Cameron Neylon, Magchiel Bijsterbosch, Alastair Dunning, Bianca Kramer, Sarah de Rijcke, Clifford Tatum, & Ludo Waltman. (2021, June 2). An Open Knowledge Base for the Netherlands: Report of a Community Workshop. Zenodo. https://doi.org/10.5281/zenodo.4893803

The concept of developing a national Open Knowledge Base for the Netherlands (NL-OKB) has been proposed in response to the strategic needs of the research community in the Netherlands. In parallel with the work of the Dutch Taskforce on Responsible Management of Research Information and Data addressing these opportunities and the preparation of a feasibility study by Dialogic, interested stakeholders were convened with the goal of identifying expert and user-community interests in and need for an NL-OKB.
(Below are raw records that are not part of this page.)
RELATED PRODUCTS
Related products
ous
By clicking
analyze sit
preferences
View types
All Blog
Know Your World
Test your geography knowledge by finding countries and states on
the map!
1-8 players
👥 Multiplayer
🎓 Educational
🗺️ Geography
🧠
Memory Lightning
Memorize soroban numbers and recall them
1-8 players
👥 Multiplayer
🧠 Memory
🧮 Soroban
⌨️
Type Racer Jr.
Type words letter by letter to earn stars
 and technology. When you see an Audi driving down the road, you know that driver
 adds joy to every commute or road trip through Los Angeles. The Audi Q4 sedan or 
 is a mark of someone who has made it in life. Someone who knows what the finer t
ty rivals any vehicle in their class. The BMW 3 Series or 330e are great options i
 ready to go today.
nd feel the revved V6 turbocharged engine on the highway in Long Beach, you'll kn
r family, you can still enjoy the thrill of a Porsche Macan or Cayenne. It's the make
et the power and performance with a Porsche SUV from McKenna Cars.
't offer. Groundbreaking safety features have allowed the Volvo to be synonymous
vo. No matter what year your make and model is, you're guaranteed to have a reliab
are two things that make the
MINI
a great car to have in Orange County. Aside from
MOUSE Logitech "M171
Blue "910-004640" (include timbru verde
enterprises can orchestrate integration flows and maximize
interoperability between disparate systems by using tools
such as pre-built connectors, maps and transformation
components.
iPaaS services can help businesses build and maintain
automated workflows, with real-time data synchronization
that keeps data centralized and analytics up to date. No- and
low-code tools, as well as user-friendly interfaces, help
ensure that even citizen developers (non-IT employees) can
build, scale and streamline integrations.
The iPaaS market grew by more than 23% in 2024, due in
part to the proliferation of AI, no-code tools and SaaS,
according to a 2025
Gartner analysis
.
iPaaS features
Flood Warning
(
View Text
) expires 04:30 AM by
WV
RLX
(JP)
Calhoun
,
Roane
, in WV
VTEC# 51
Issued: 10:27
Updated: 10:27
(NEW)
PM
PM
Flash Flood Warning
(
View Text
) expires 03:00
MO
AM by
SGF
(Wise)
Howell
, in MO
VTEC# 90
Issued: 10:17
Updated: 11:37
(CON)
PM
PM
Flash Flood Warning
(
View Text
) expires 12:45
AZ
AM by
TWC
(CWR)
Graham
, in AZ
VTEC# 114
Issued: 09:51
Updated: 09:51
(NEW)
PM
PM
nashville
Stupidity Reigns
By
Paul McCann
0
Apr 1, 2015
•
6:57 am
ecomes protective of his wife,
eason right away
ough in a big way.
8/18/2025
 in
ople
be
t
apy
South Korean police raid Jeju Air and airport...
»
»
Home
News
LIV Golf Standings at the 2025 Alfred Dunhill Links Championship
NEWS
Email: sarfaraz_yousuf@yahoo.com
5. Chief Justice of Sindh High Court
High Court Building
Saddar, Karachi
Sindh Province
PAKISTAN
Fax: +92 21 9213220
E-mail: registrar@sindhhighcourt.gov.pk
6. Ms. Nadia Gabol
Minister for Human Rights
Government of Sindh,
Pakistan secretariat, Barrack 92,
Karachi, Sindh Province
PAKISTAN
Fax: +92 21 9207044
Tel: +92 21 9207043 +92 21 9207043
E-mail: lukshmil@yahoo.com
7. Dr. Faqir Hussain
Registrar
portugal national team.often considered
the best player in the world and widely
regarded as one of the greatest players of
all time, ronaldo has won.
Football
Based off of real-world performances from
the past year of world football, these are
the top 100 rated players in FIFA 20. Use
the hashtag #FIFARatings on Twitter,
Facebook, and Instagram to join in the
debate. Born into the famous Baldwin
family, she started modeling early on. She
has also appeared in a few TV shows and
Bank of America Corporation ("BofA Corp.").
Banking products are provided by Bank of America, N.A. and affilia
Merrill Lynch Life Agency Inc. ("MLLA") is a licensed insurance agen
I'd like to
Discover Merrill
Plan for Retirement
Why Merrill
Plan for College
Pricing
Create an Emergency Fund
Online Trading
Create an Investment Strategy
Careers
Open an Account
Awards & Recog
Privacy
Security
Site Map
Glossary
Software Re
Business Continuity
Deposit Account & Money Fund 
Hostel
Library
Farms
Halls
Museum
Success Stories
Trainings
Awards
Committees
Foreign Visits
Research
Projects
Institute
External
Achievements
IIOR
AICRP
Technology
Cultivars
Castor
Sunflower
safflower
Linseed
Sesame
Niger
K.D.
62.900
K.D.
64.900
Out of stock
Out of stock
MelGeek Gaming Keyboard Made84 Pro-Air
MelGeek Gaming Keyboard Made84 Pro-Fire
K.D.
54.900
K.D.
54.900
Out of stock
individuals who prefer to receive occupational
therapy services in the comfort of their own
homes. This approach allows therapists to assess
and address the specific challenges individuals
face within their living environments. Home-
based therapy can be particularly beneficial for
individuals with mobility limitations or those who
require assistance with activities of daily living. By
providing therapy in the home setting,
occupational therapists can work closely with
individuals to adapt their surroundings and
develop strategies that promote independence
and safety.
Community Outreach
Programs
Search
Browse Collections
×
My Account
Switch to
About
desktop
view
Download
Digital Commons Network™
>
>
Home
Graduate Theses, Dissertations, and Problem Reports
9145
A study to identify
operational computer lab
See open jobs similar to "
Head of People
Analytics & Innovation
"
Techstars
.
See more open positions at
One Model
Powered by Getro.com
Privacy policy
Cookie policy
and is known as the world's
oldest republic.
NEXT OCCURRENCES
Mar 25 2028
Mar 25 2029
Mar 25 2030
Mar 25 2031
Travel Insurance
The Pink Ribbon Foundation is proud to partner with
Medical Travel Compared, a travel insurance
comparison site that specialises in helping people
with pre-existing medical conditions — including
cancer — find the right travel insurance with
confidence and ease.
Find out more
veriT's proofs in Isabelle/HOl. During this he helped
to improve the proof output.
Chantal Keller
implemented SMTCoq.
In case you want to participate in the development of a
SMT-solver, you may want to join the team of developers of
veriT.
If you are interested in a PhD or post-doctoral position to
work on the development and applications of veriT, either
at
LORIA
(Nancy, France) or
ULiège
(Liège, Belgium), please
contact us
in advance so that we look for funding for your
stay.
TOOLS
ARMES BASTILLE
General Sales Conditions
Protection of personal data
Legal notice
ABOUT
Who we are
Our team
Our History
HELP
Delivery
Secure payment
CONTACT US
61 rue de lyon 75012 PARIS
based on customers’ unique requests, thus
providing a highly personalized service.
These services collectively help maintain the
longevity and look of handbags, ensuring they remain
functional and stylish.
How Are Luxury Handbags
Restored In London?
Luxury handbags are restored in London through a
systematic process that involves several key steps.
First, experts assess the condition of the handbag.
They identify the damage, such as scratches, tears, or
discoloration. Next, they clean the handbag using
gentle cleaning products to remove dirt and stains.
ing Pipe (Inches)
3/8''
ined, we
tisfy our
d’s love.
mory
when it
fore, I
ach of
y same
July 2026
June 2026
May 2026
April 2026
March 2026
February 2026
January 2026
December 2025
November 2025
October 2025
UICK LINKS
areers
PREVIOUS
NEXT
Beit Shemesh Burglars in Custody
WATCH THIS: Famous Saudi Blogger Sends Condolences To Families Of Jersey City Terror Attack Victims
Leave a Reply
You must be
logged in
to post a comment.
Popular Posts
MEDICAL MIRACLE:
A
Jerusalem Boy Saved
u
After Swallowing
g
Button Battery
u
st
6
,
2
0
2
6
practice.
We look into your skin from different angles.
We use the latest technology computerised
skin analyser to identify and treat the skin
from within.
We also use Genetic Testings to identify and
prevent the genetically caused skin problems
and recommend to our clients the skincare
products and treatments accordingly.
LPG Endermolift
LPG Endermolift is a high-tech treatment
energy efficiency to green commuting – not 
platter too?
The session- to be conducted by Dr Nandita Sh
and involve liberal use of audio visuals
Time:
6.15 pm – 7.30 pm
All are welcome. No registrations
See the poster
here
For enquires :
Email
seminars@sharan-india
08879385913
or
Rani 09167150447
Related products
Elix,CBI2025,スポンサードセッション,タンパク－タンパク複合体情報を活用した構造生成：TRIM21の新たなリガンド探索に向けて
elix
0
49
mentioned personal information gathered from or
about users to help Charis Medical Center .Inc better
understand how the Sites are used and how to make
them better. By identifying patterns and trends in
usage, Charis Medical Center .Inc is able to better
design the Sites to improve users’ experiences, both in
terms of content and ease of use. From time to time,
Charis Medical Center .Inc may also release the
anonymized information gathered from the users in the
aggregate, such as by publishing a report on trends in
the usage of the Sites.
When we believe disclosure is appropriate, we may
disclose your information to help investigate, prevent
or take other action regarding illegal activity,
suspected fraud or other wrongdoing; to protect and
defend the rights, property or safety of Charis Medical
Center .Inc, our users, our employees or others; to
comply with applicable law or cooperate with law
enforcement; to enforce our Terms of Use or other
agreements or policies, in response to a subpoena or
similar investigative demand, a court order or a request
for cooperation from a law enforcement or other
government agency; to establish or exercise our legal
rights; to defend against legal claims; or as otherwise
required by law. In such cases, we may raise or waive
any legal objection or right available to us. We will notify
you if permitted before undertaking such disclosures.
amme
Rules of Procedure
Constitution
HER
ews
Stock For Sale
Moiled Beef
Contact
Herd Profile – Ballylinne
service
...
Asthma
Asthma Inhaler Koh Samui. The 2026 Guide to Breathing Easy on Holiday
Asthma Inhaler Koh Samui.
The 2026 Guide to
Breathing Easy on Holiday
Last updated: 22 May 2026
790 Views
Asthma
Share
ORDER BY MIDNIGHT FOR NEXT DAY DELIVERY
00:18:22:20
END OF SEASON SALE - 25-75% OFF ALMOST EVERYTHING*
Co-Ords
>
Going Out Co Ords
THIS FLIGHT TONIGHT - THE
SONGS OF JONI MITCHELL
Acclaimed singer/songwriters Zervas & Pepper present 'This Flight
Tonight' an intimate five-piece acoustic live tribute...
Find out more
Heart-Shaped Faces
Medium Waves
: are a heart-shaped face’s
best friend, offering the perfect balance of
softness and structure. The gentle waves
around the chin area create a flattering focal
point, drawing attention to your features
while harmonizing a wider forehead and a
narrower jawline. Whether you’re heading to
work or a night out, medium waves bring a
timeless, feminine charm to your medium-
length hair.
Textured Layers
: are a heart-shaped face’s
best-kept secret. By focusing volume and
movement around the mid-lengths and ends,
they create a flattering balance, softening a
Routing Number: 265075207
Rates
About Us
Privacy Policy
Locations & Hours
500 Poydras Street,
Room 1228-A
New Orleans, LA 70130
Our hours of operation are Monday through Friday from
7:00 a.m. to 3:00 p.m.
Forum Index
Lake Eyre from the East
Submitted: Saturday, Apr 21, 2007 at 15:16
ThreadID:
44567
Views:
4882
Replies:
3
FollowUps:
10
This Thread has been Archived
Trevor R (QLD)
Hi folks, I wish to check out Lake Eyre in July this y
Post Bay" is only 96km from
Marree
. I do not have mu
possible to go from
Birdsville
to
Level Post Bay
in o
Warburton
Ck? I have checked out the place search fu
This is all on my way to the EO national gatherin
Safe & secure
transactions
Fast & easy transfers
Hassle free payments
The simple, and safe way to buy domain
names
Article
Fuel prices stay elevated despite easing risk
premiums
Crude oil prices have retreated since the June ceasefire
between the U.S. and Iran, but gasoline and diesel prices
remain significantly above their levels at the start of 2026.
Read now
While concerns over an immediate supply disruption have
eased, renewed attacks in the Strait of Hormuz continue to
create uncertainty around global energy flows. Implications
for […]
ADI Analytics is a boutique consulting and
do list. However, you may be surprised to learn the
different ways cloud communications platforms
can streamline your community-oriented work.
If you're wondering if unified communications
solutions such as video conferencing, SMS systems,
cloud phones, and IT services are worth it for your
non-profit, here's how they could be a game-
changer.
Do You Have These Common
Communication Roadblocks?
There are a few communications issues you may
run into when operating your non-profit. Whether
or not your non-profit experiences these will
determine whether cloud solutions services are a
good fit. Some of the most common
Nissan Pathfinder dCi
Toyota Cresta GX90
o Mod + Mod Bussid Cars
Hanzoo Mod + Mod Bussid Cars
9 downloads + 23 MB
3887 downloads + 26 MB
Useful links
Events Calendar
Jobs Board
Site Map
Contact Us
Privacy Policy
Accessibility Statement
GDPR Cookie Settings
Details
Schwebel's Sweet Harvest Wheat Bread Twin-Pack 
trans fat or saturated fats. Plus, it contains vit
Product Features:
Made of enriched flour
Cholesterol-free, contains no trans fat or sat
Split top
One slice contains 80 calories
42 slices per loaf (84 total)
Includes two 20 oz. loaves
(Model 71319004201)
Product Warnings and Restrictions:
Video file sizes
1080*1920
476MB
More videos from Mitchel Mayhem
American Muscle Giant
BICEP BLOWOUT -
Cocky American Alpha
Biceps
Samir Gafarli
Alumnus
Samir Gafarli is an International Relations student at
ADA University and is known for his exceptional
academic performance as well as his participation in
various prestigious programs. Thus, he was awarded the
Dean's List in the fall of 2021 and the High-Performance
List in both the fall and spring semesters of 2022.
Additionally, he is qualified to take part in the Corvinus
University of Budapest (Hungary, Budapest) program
The goal in convening a workshop was: 1.    To gather evidence on the feasibility of an NL-OKB 2.    To test the community interest and appetite for developing an NL-OKB 3.    To identify a practical pathway forward towards startup and implementation of an NL-OKB

Over two days, 19-20 November 2020, 35 participants representing national and international organisations met in a virtual workshop. This included representatives of VSNU, NWO, NFU, SURF, DANS, CWTS and a range of Netherlands institutions alongside international stakeholders such as Crossref, ORCID, OpenAIRE, DataCite, SPARC North America, Jisc, UKRI and others.

There was strong support for an NL-OKB amongst the assembled group. The group as a whole was strongly in favour of the development of an NL-OKB run on behalf of and controlled by the academic community. Of those present, virtually all indicated they had a direct stake and interest in supporting the development of an NL-OKB. International participants were also keen to see efforts in the Netherlands succeed as an exemplar to be drawn upon. The assembled group reached a series of consensus conclusions, that taken together provide the beginnings of a roadmap for further development.

This report was prepared by the workshop conveners: Cameron Neylon (Curtin University), Magchiel Bijsterbosch (SURF), Alastair Dunning (TU Delft), Bianca Kramer (Utrecht University), Sarah de Rijcke (Leiden University), Clifford Tatum (SURF; Leiden University) and Ludo Waltman (Leiden University). The report may be re-used under a Creative Common Attribution v4 License.